**What to produce**. Reproduce, exactly and in full, the lines from the one with "Transportation Advisory Services" through the one with "Chapter 10. Training" in the data below; drop pictures.

[Saved entries]
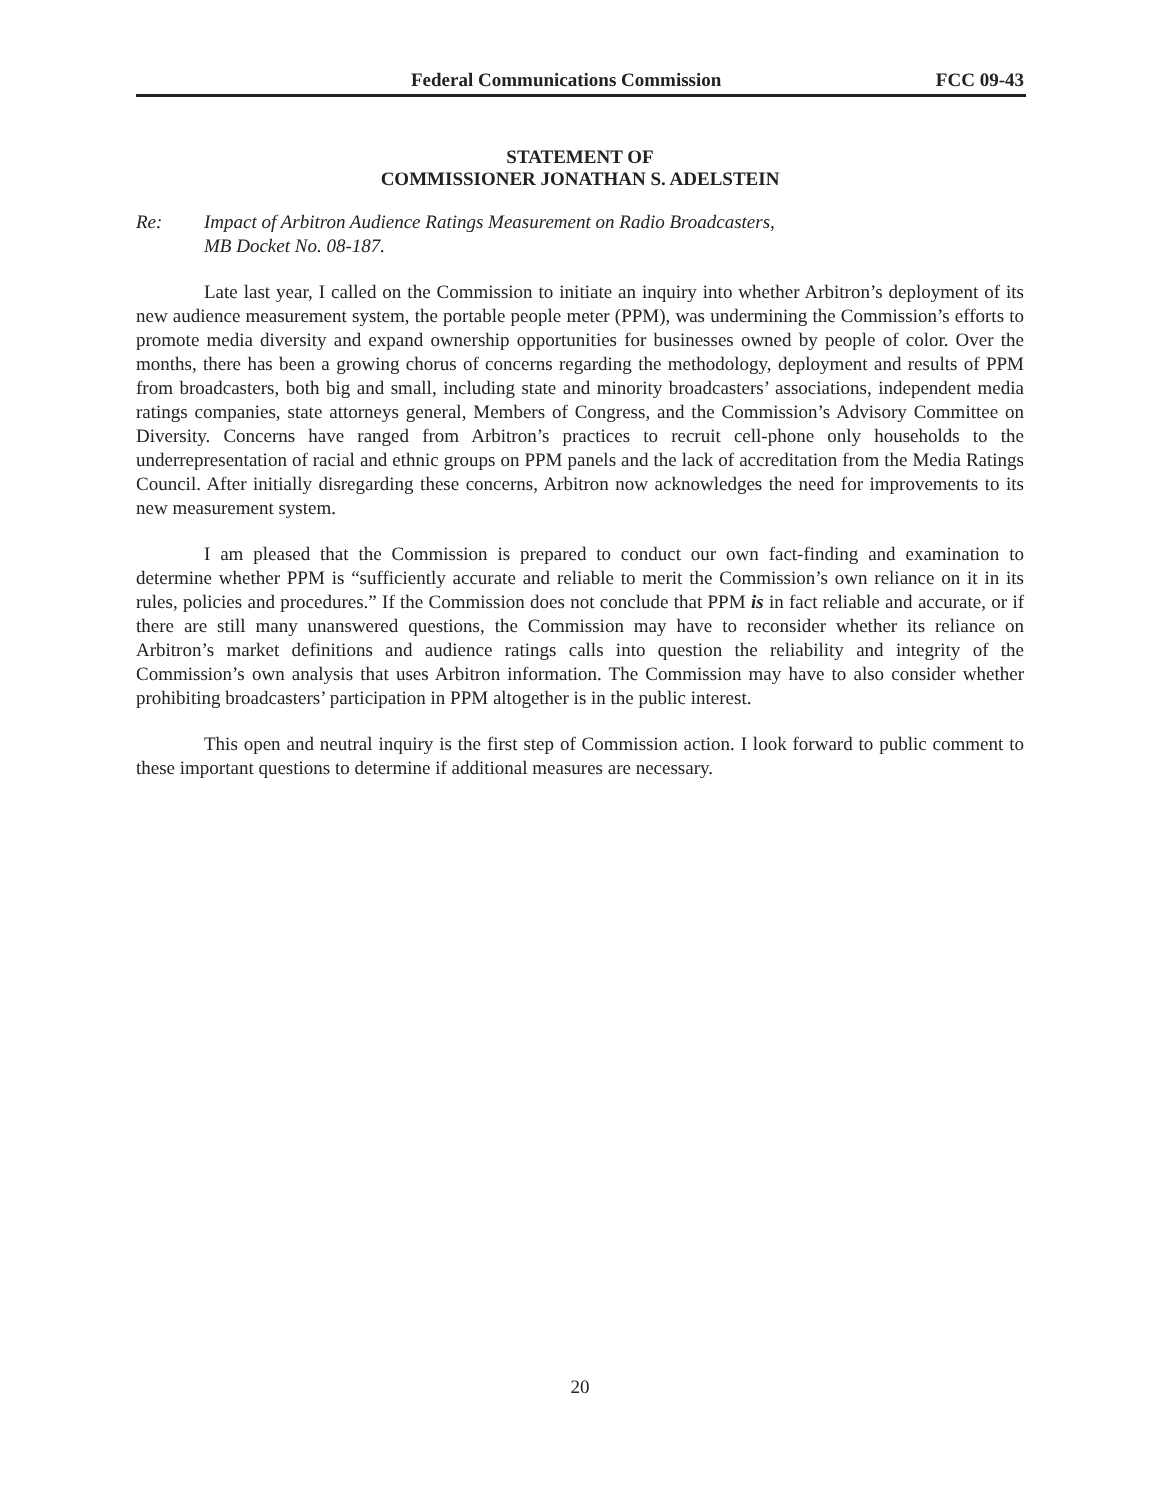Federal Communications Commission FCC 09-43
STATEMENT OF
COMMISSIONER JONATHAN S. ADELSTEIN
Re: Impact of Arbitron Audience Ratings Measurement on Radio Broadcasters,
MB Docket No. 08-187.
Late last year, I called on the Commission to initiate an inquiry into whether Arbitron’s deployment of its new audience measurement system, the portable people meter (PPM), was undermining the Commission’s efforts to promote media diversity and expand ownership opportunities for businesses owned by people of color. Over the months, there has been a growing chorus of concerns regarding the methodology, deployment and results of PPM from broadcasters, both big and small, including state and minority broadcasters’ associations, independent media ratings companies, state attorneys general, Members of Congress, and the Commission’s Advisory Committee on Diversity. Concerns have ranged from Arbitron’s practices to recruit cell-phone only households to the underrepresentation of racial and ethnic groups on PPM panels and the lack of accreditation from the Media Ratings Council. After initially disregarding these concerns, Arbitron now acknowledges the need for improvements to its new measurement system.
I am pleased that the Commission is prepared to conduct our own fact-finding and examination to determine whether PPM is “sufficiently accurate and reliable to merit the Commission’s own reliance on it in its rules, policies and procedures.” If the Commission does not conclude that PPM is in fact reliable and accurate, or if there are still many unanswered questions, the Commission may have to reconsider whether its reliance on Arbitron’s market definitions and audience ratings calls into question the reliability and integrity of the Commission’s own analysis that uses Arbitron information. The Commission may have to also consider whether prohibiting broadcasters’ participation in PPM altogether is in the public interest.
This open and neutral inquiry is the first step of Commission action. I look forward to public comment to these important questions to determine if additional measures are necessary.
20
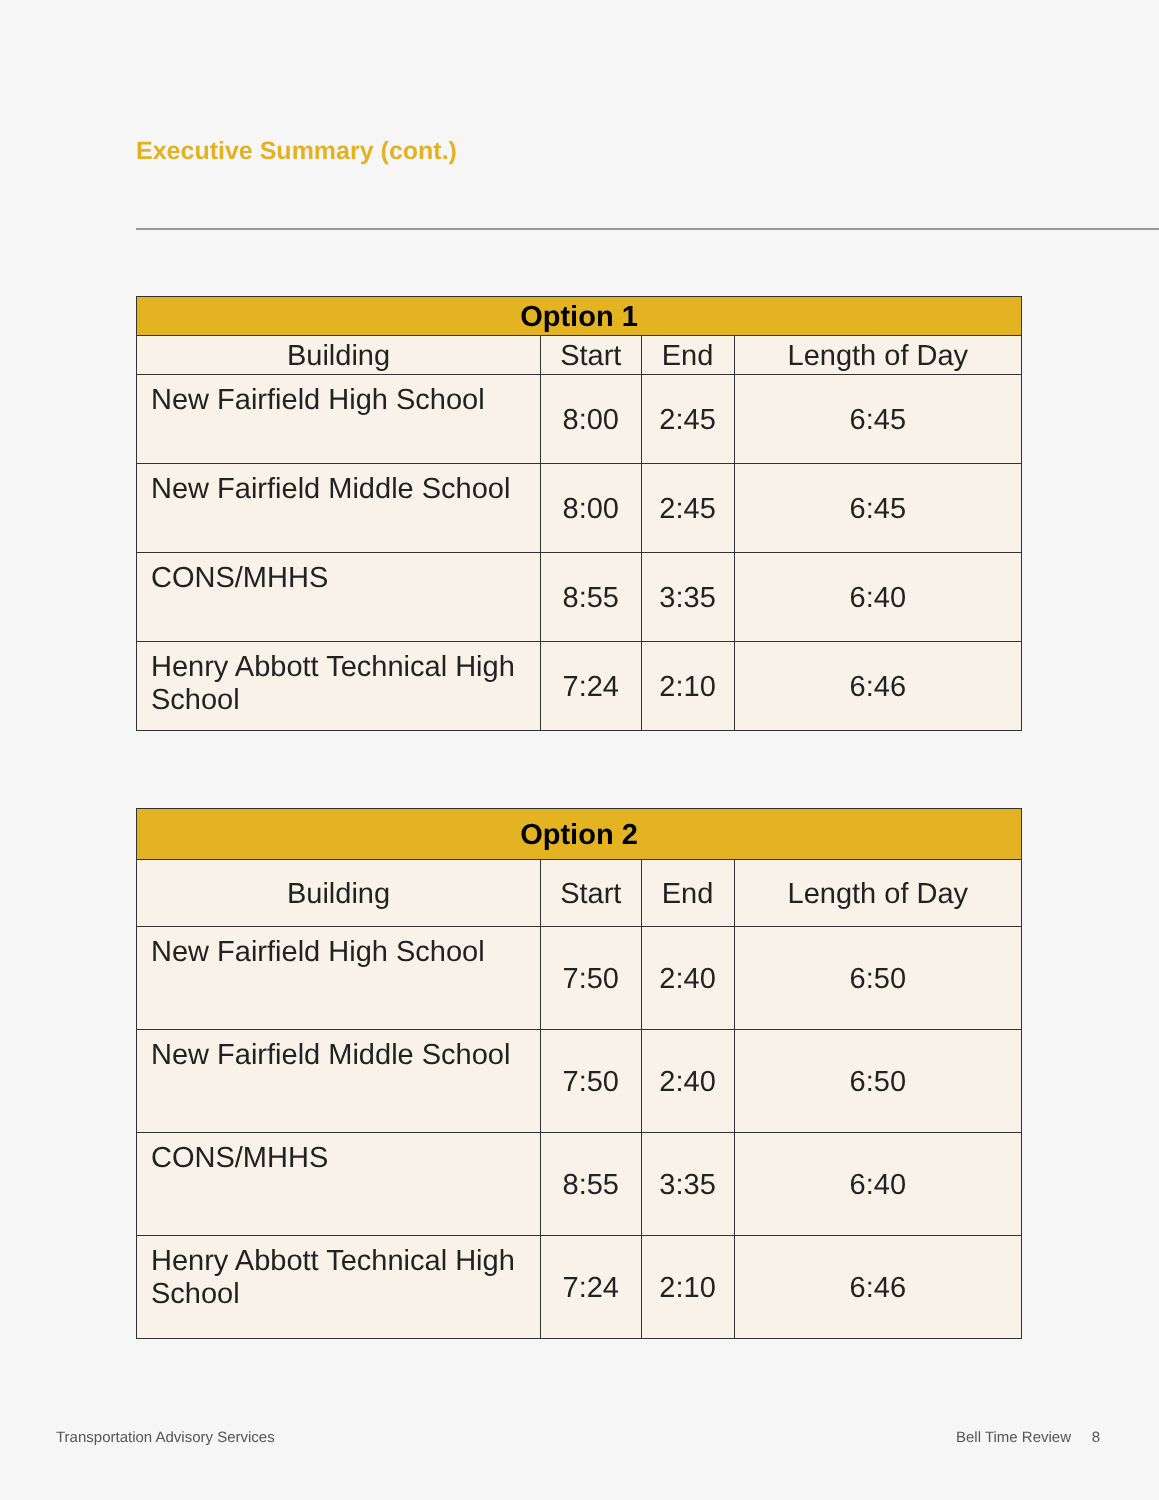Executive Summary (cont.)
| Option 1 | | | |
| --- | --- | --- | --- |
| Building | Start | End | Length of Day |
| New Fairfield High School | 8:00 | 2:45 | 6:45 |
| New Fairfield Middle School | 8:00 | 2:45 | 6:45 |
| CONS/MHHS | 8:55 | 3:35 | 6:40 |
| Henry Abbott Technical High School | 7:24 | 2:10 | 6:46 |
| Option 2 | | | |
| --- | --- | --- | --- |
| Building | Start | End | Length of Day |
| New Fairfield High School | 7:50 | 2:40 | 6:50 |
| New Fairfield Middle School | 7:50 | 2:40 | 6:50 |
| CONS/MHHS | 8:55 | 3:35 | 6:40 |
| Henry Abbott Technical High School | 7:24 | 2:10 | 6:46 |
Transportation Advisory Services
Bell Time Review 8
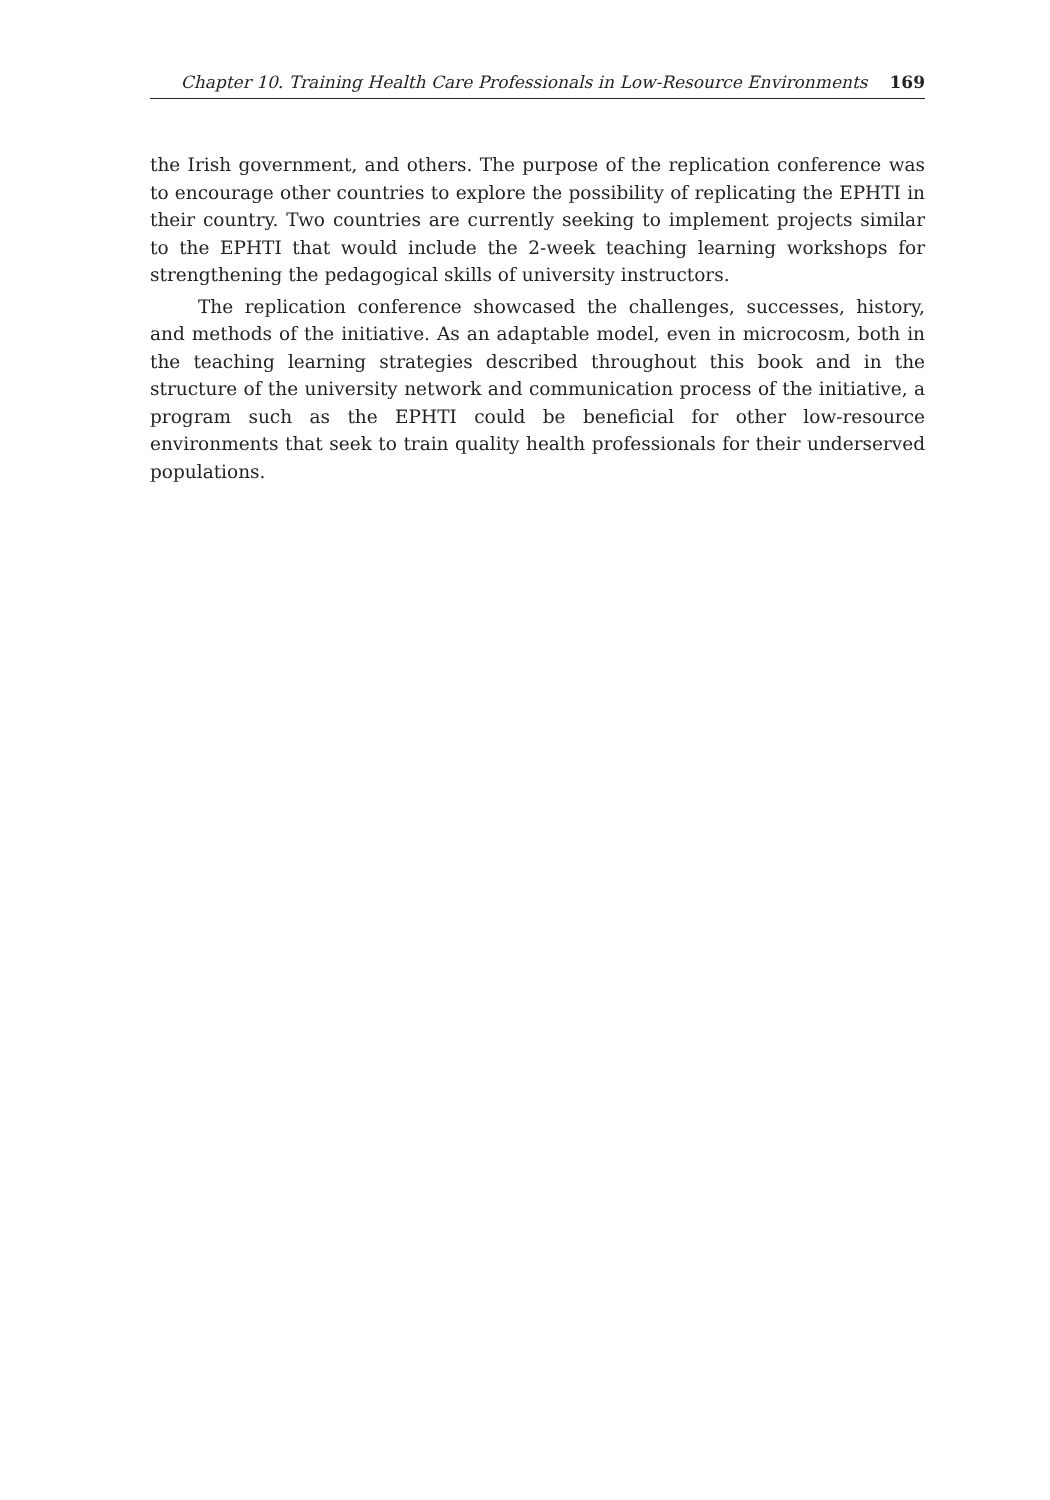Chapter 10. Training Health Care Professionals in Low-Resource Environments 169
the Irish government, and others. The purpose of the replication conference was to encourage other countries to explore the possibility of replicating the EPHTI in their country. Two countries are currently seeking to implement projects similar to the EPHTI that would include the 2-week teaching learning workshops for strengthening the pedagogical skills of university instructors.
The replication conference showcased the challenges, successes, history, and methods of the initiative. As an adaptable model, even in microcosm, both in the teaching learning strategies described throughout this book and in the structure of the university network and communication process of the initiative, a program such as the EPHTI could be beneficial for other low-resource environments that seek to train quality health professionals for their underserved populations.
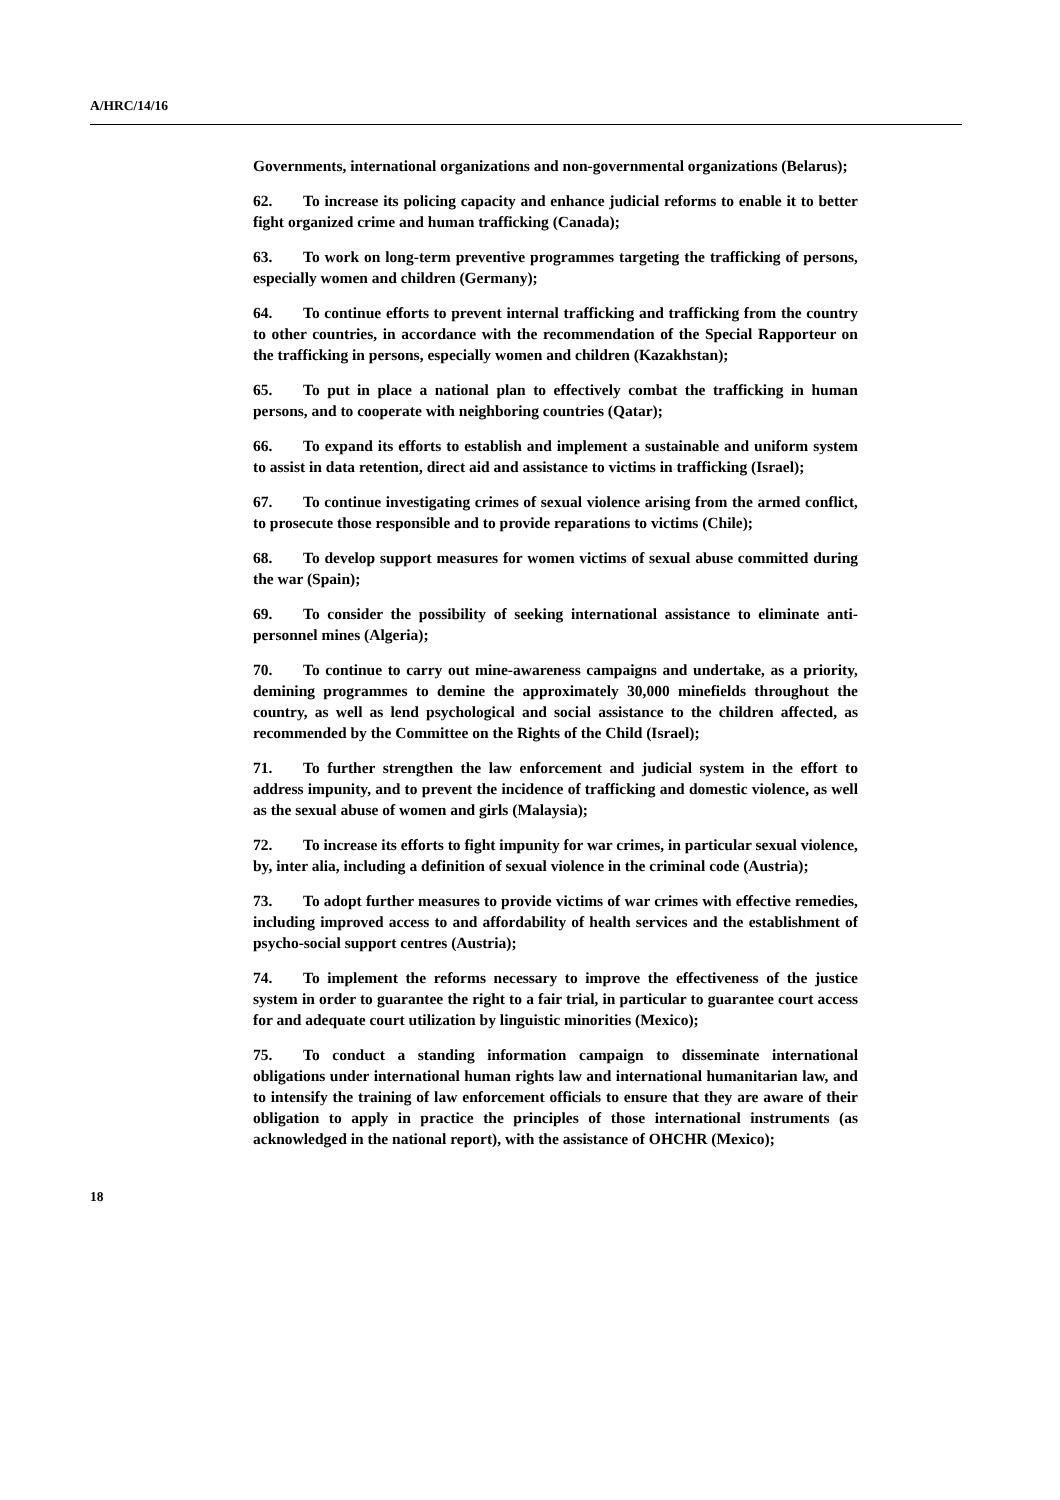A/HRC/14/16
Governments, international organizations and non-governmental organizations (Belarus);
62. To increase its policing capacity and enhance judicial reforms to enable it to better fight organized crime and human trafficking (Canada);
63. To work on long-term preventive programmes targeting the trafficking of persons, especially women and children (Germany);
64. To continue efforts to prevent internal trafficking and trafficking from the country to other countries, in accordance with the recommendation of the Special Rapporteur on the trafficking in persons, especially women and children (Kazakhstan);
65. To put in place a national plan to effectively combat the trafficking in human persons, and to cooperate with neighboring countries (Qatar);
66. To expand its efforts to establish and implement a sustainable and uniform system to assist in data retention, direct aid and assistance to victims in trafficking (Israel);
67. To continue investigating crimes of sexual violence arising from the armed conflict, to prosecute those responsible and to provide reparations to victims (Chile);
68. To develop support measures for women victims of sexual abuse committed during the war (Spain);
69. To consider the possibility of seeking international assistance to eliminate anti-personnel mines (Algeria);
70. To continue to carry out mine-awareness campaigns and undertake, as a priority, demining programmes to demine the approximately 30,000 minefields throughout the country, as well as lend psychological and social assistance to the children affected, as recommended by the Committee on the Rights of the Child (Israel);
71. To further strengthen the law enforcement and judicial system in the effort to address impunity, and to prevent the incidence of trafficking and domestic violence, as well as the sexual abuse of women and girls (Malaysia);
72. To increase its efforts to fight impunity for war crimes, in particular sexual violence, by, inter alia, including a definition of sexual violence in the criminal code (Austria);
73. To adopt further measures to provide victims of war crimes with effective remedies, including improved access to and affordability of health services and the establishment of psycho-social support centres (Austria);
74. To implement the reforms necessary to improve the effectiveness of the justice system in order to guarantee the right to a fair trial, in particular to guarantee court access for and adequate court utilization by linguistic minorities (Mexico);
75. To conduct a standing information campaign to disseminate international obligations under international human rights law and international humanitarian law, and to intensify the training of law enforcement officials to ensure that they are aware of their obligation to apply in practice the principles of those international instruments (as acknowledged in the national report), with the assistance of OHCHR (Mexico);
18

**Solved problem**.
Transportation Advisory Services
Bell Time Review 8
Chapter 10. Training Health Care Professionals in Low-Resource Environments 169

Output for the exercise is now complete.